Акимовна видела и понимала, что происходит в душе подростка. Она была чуткой мачехой и, стараясь завоевать расположение пасынка, проявляла редкое терпение. Со временем Ванька сам заметил, что все чаще отзывается на ее ласку и доброе слово, и уже вслед отцу стал было смиряться с этим ордынским нашествием на их дом, даже раз или два, по просьбе мачехи, сводил гостивших ребятишек на пруд, купался с ними и ладил им удочки на карасей. Но все же однажды, когда дело коснулось не только его личных переживаний, но были затронуты общественные интересы, он не смог перешагнуть через то ревнивое охранительное чувство к близкому и дорогому миру, к отчей земле, которое сродни патриотическому. По крайней мере, так его понимали наши селяне.
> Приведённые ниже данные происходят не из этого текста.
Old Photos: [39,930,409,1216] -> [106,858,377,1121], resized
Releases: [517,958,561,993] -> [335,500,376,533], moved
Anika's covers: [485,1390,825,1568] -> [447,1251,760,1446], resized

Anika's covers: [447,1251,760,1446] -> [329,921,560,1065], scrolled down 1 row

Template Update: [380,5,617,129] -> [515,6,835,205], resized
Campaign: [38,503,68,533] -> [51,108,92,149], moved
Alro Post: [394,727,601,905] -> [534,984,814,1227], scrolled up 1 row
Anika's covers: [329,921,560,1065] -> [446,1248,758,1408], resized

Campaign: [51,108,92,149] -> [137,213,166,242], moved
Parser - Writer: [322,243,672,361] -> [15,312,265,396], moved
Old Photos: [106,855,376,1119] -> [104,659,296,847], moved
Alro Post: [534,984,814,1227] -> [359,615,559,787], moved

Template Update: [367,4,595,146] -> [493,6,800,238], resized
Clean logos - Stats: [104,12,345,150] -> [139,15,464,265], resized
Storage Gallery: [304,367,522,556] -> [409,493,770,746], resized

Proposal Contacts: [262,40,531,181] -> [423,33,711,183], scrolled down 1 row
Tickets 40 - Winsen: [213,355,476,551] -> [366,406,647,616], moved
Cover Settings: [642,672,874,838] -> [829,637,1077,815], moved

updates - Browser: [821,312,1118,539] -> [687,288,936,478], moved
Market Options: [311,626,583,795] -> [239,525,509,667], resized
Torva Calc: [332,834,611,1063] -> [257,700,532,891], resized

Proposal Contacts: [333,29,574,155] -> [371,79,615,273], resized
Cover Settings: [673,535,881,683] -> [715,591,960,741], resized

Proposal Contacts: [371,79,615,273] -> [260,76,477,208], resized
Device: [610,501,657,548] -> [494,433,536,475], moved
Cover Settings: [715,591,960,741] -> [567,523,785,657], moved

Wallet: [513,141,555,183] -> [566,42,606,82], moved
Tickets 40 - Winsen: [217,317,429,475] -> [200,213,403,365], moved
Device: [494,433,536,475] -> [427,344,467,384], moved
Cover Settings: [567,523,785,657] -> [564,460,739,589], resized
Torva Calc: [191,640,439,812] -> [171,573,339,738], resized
Как-то, на исходе жарких петровок, ясным утром воскресного дня, к дому Костылевых подвернул широколобый «ЗИЛ», кузов которого был до отказа набит весело галдящим народом. Люди сидели на подвесных скамьях рядами, как бобышки на конторских счетах, и едва машина притормозила, посыпались вместе с корзинками, заплечными торбами и гремящими ведрами на землю, хлынули во двор, стали с преувеличенной радостью обнимать и целовать Акимовну, выбежавшую навстречу, тискать руки Куприяну, тоже вышедшему из дому к гостям. Лишь Ванька Санин не участвовал в этом шумном братании города с деревней. Он стоял в стороне, у собачьей конуры, и старался успокоить Полкана, который метался на короткой цепи и отчаянно лаял, возбужденный толпой незнакомых людей. Из-за его заливистого лая Ванька почти не слышал, о чем говорили незваные гости, окружившие Акимовну и Куприяна, но все же из отдельных выкриков он понял, наконец, что это прибыл из Абакана «коллектив гортоповской конторы», в котором когда-то работала Акимовна. Прибыл с намерением «отдохнуть на природе», «подышать чистым воздухом», а заодно и набрать клубники, благо – ею, говорят, богаты здешние косогоры и залежи. Кто-то предложил перекусить перед выездом на ягодный промысел, и гости, горласто поддержав предложение, повели под руки Акимовну и Куприяна в дом.